Par ailleurs, le renforcement du dispositif actuel visant à la transparence des personnes morales est en cours d'examen. Le 4 mars 2022, le Groupe d'action financière (GAFI) a en effet révisé sa recommandation 24 et renforcé les normes concernant l'identification des bénéficiaires effectifs des personnes morales et l'accès des autorités aux informations y relatives. A présent, le Département fédéral des finances (DFF) analyse, en étroite collaboration avec les départements et autorités compétents concernés, la situation résultant de cette révision. L'analyse tient compte de la situation tant nationale qu'internationale. Sur la base de cette analyse, le DFF prévoit de soumettre des options de mise en oeuvre au Conseil fédéral au troisième trimestre de 2022. La création d'un registre des bénéficiaires effectifs, qui augmenterait également la transparence sur les participations étrangères dans les sociétés suisses, est l'une des principales options examinées.
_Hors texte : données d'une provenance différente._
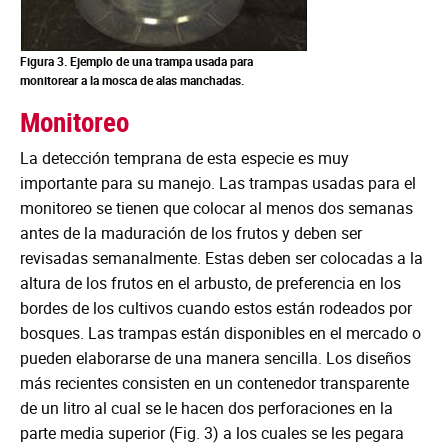
Figura 3. Ejemplo de una trampa usada para
monitorear a la mosca de alas manchadas.
Monitoreo
La detección temprana de esta especie es muy
importante para su manejo. Las trampas usadas para el
monitoreo se tienen que colocar al menos dos semanas
antes de la maduración de los frutos y deben ser
revisadas semanalmente. Estas deben ser colocadas a la
altura de los frutos en el arbusto, de preferencia en los
bordes de los cultivos cuando estos están rodeados por
bosques. Las trampas están disponibles en el mercado o
pueden elaborarse de una manera sencilla. Los diseños
más recientes consisten en un contenedor transparente
de un litro al cual se le hacen dos perforaciones en la
parte media superior (Fig. 3) a los cuales se les pegara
Enfin, la question des flux d'investissement étrangers doit être distinguée de celle l'identification des bénéficiaires effectifs de personnes morales. Un investisseur étranger ne devient pas nécessairement le bénéficiaire effectif de la société en question s'il n'acquiert pas une position de contrôle. Le Conseil fédéral dispose par ailleurs d'ores et déjà de données chiffrées sur les investissements directs étrangers en Suisse et à la ventilation de ces investissements par pays d'origine ; ces données sont régulièrement collectées et publiées par la Banque nationale suisse (BNS) sous la forme d'un rapport. Selon la dernière édition de ce rapport (2020), dans 50 % des cas (602,3 milliards CHF), l'investisseur ultime provient d'Amérique du Nord et dans 39 % des cas (472,5 milliards), d'Europe, alors que les autres pays se partagent le reste des investissements.

Compte tenu des travaux en cours, qui viendront renforcer le cadre légal existant, l'adoption de la présente motion ne paraît pas nécessaire.

Le Conseil fédéral propose de rejeter la motion.